● Supplied data:
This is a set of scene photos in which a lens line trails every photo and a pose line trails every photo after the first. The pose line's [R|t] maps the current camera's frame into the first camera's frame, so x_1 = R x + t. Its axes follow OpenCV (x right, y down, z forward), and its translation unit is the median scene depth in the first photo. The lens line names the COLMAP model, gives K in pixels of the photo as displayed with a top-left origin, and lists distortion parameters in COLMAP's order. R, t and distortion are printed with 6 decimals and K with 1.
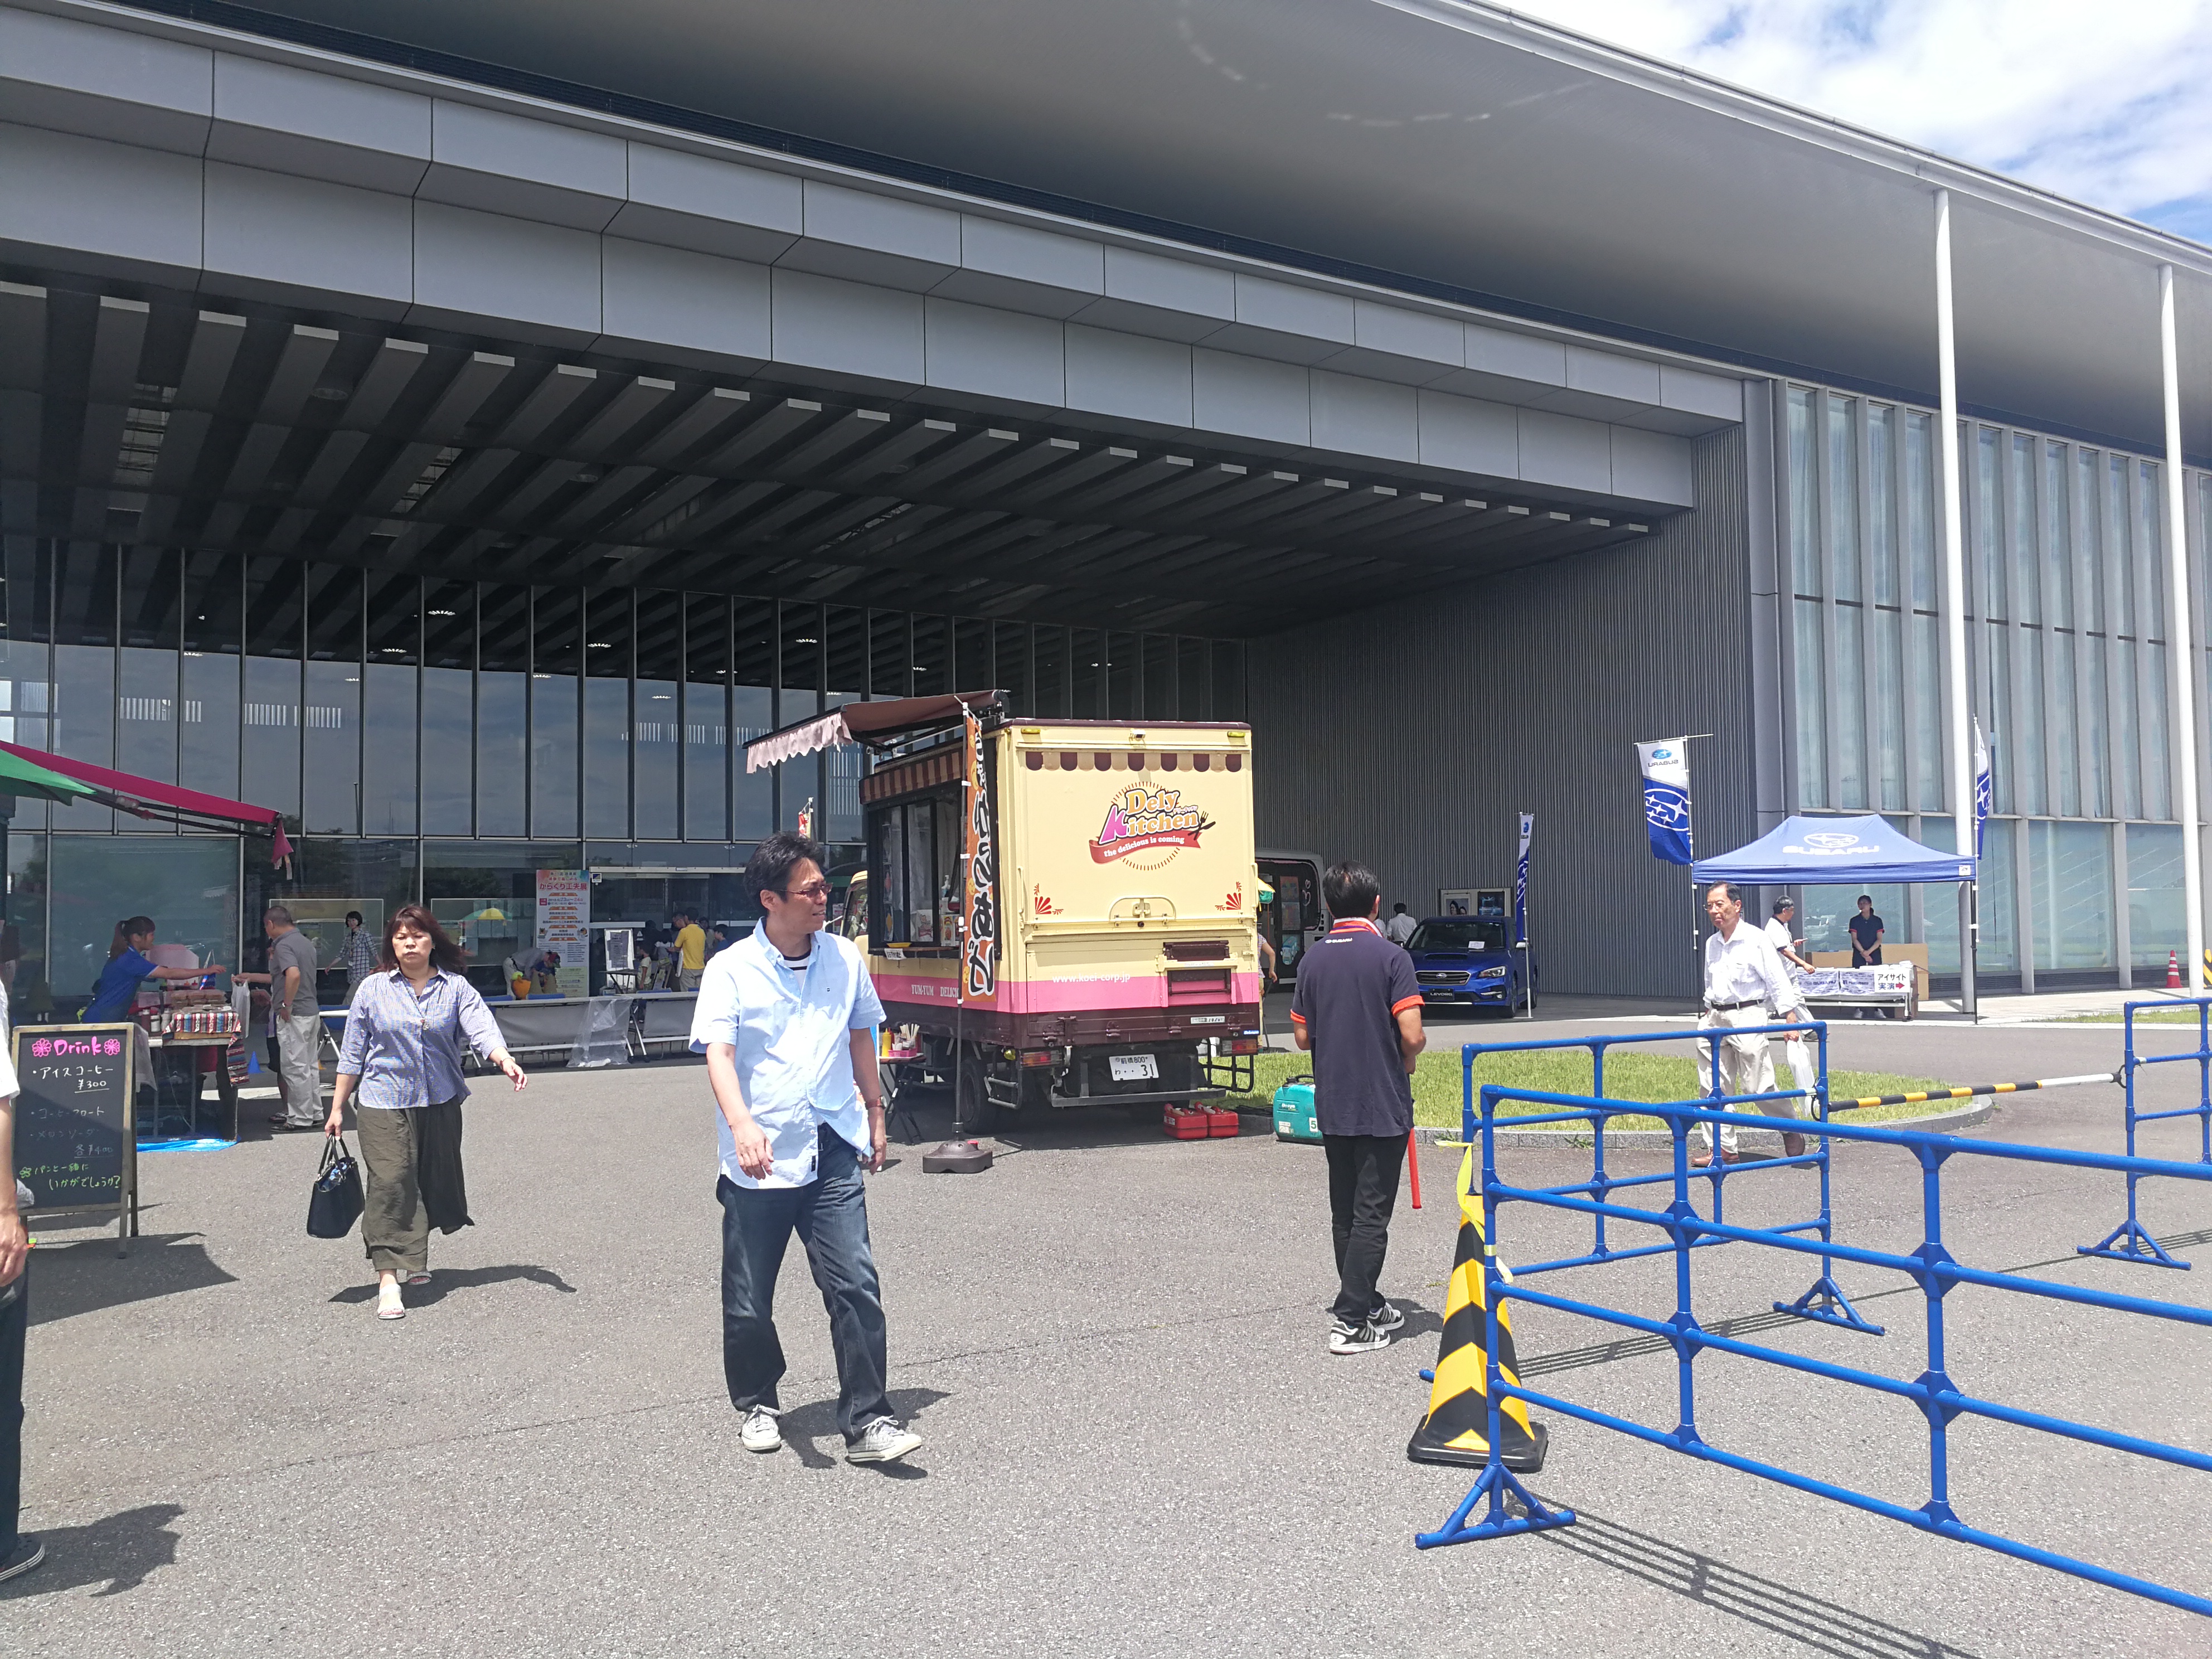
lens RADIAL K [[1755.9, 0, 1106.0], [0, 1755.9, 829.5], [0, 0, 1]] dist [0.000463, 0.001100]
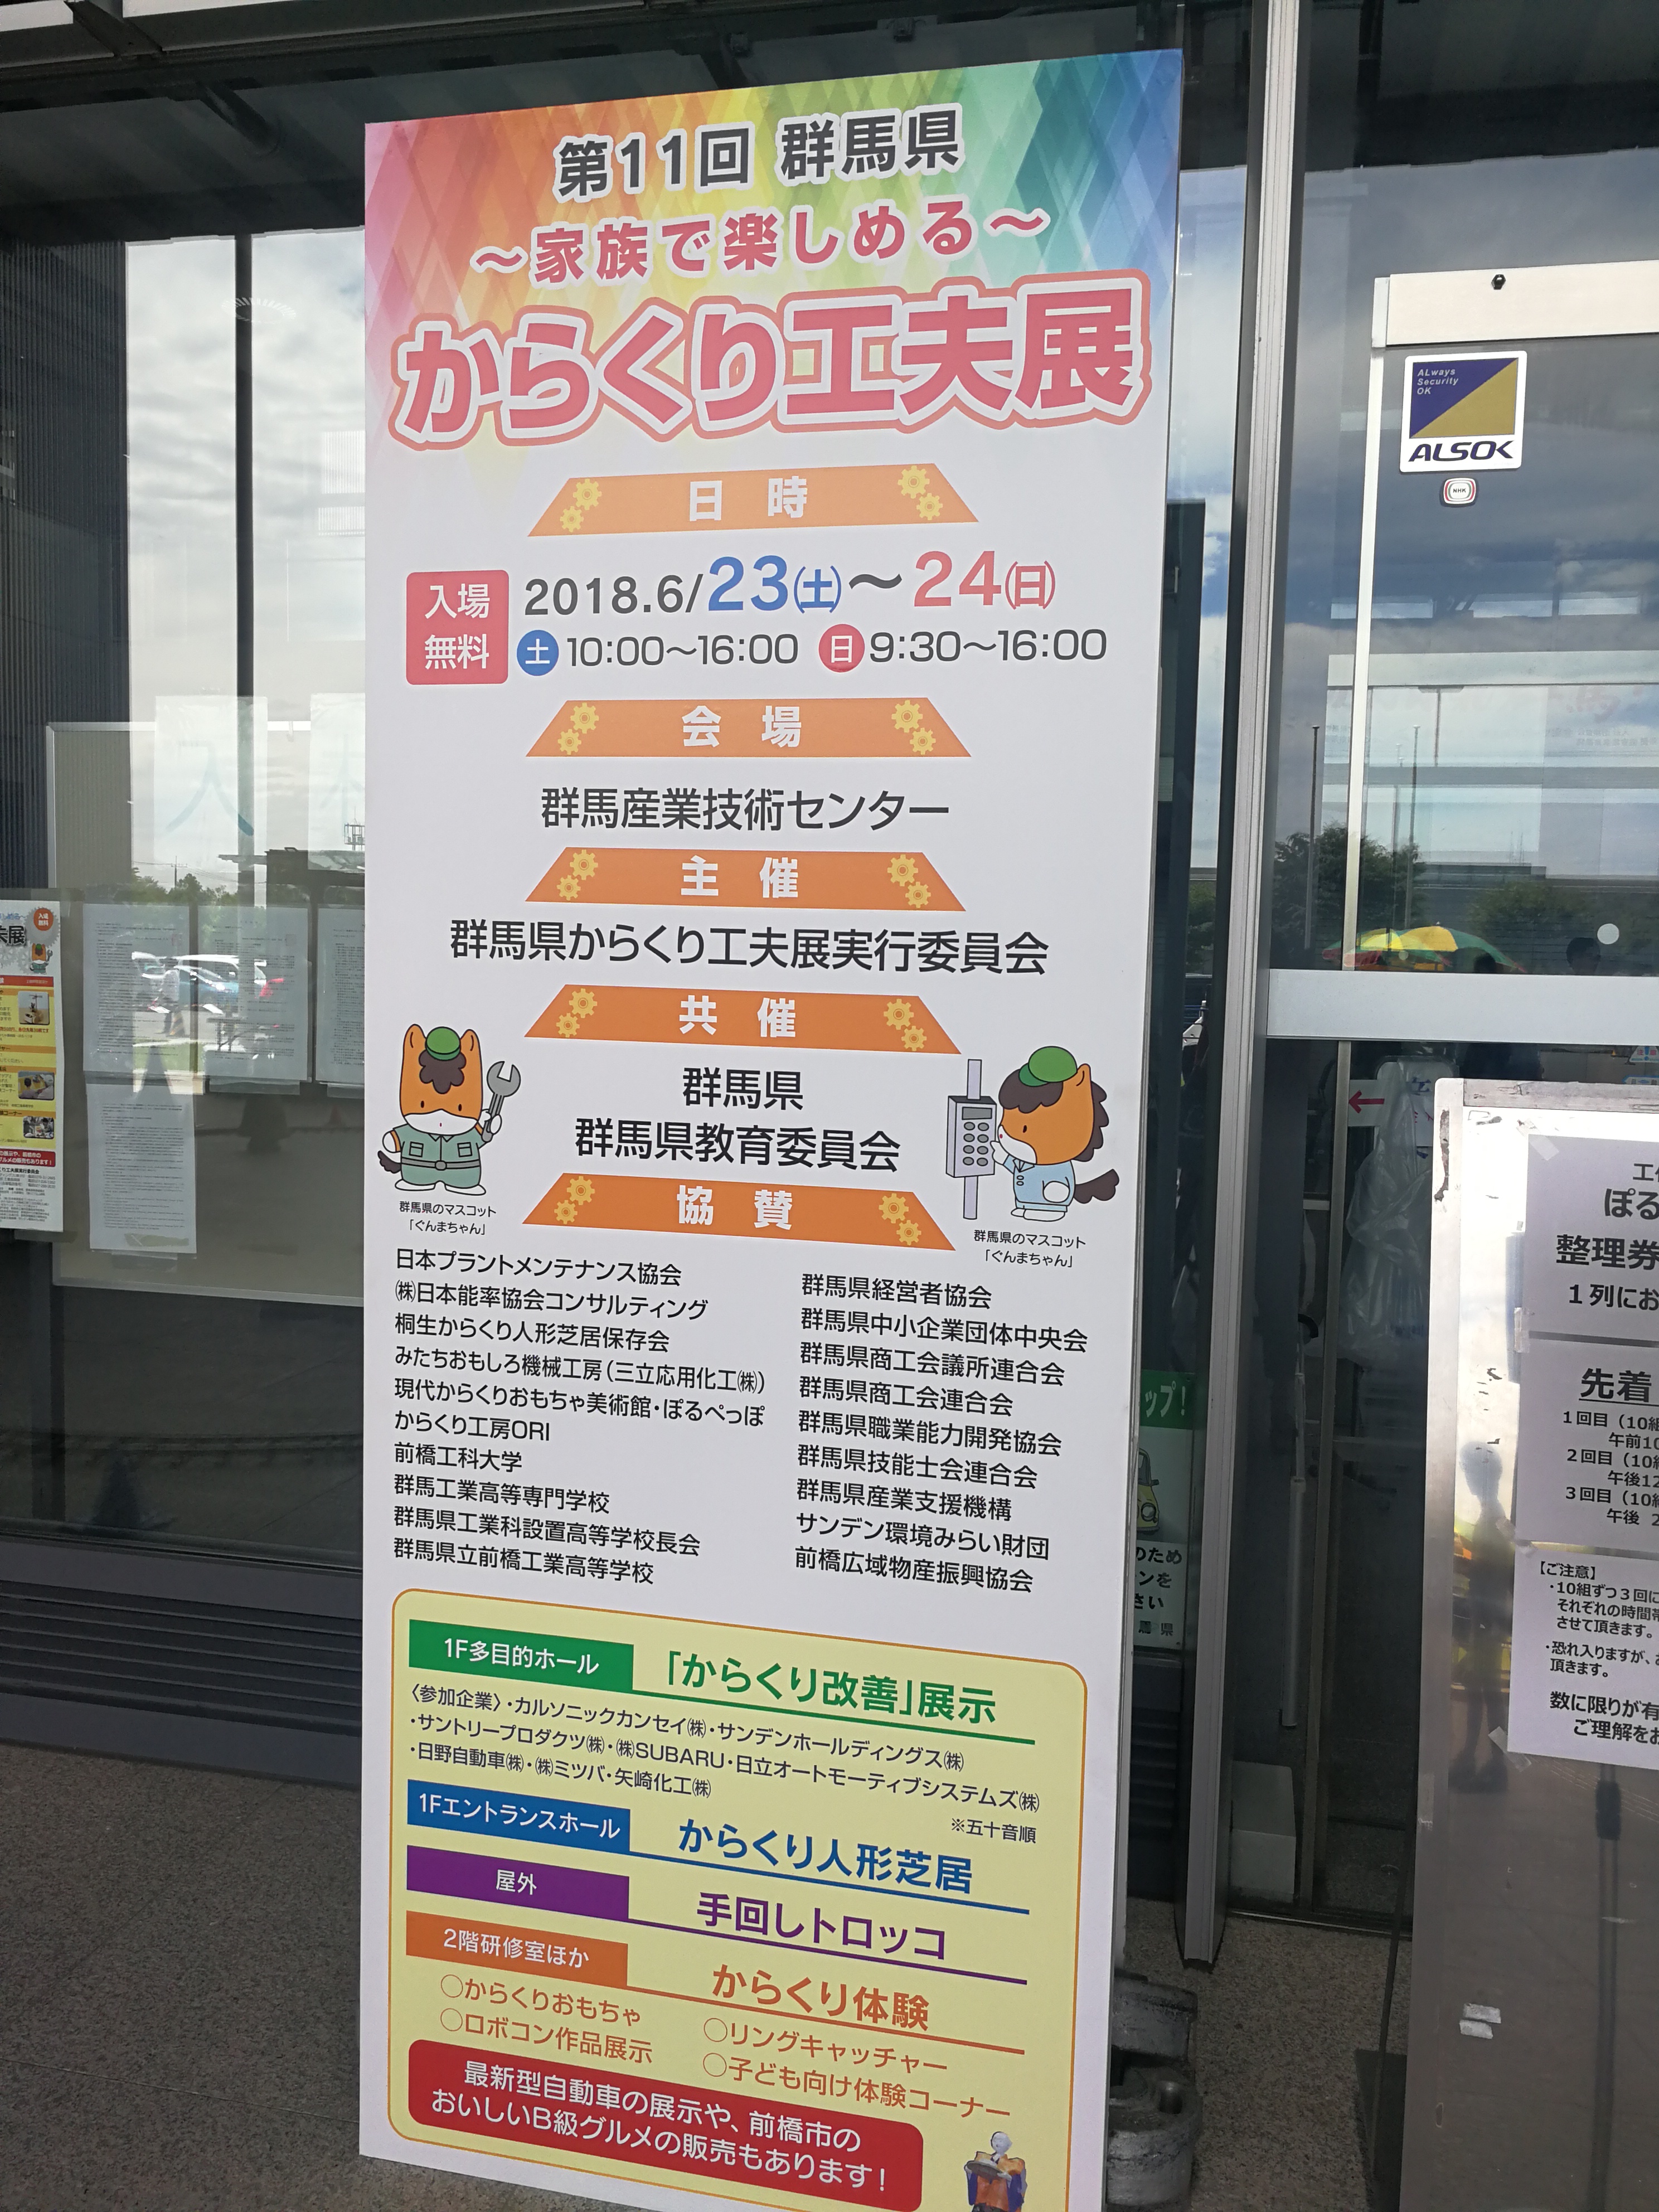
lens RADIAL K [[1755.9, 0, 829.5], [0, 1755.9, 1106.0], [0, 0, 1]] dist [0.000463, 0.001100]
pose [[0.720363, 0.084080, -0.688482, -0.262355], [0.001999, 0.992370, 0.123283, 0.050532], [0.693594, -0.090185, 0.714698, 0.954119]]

● What this task involves: Put every line of the listing above into a numbered list, skipping blank lines and leaving out the pictures.

● Written answer:
1. This is a set of scene photos in which a lens line trails every photo and a pose line trails every photo after the first. The pose line's [R|t] maps the current camera's frame into the first camera's frame, so x_1 = R x + t. Its axes follow OpenCV (x right, y down, z forward), and its translation unit is the median scene depth in the first photo. The lens line names the COLMAP model, gives K in pixels of the photo as displayed with a top-left origin, and lists distortion parameters in COLMAP's order. R, t and distortion are printed with 6 decimals and K with 1.
2. lens RADIAL K [[1755.9, 0, 1106.0], [0, 1755.9, 829.5], [0, 0, 1]] dist [0.000463, 0.001100]
3. lens RADIAL K [[1755.9, 0, 829.5], [0, 1755.9, 1106.0], [0, 0, 1]] dist [0.000463, 0.001100]
4. pose [[0.720363, 0.084080, -0.688482, -0.262355], [0.001999, 0.992370, 0.123283, 0.050532], [0.693594, -0.090185, 0.714698, 0.954119]]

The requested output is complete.